If AI is a Body, the Data That Powers it is the Blood

For anyone who has followed the news around ChatGPT and its creator OpenAI, the idea of widespread application of artificial intelligence (AI) in healthcare could be a cause for concern. The technology, which garnered considerable attention in the tech industry following its introduction a year ago, has seemingly astounded observers with its remarkable capabilities to ace the bar exam and communicate in a manner that is indistinguishable from real human speech. It also introduced many concerns involving potential misuses and other risks.

In healthcare, these concerns have been amplified by the fact that some AI solutions in the past have over-promised and under-delivered, and most of us find it hard to imagine a world where the clinical areas physicians have cultivated expertise over the course of decades could be replicated by an algorithm. However, despite some healthy skepticism, AI has quietly revolutionized certain aspects of healthcare research and analysis using real-world evidence (RWE) to surface insights in seconds, which would have taken months or more to produce a few years ago. The key to separating the substance from the hype is to focus less on the ostentatious new AI tools making headlines and more on the underlying data that is being used to develop and train large language models for specialized healthcare tasks.

Just as anyone who is mindful about what goes into their body should read the Nutrition Facts label on the foods they buy before they consume them, anyone using AI in healthcare should follow the same good sense when it comes to the data that powers our algorithms.

Focusing on Data to Address Bias in AI Models

This is where healthcare presents some unique challenges. The underlying data typically comes from highly disparate sources: medical claims data, electronic health record (EHR) data, lab results, and other structured and unstructured information. As one might expect, this is notoriously challenging to work with. It is not the kind of publicly available, black-and-white data that ChatGPT used to pass a multiple choice exam.
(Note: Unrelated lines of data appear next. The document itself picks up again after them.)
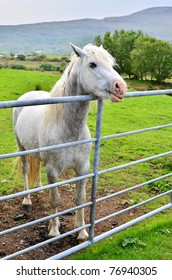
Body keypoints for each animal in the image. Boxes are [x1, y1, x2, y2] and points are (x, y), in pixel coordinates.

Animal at [13, 43, 126, 241]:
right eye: (92, 64)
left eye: (111, 64)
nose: (121, 87)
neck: (69, 130)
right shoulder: (53, 171)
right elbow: (55, 200)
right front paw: (54, 230)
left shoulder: (83, 168)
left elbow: (80, 199)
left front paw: (81, 232)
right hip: (22, 148)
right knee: (26, 169)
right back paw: (27, 200)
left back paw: (39, 187)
It is hugely specialized, infinitely nuanced and requires expert human intervention before it can be built into an algorithm.

In my field of ophthalmology, for example, optical coherence tomography (OCT) is a common imaging modality which uses light waves to take cross-section pictures of the optic nerve and retina. This allows ophthalmologists to map and measure thickness and diagnose certain conditions. Results are captured from each eye and compared to a normative database, which establishes the benchmark for “normal” retinal nerve fiber layer or macular thickness. However, recent studies have found that OCT normative databases, often consisting of data sourced from predominantly Caucasian patients, may not accurately capture normal anatomic variations unique to Black or Asian patient populations.

In practical terms, algorithms based on non-diverse patient data may result in erroneous conclusions. And, consequently, delayed or missed diagnoses.

A related phenomenon can occur when researchers attempt to build a comprehensive algorithm based only on a subset of available clinical information. For instance, claims data that is only capturing structured diagnostic codes (i.e. International Classification of Diseases/ICD-10), but not capturing clinical notes and other unstructured details. We see this frequently in neurology where important clinical details, such as multiple sclerosis subtype, or the cardinal signs of Parkinson’s Disease, are not captured in many off-the-shelf datasets because they can only be found by parsing and curating data from clinical notes.

Setting the Standard for AI in Healthcare

In both scenarios mentioned above, a predictive model attempting to tackle a broad question but grounded in a limited dataset will consistently arrive at inaccurate conclusions. All due to lack of the necessary information. Paying meticulous attention to those details and identifying anomalies where they lie is at the very heart of research-grade data science. That same rigor should be applied to AI models being used in healthcare. 

The good news is that the technology—and the computing power necessary to use it—is more accessible than ever. Pioneers in data harmonization are already doing the hard work necessary to incorporate race and ethnicity data, unstructured data from clinical notes and other details that ensure analytic models drive useful insights without perpetuating disparities. We are living in a truly exciting moment where decisions made today will influence how we diagnose and treat diseases in the future. Let’s do it the right way.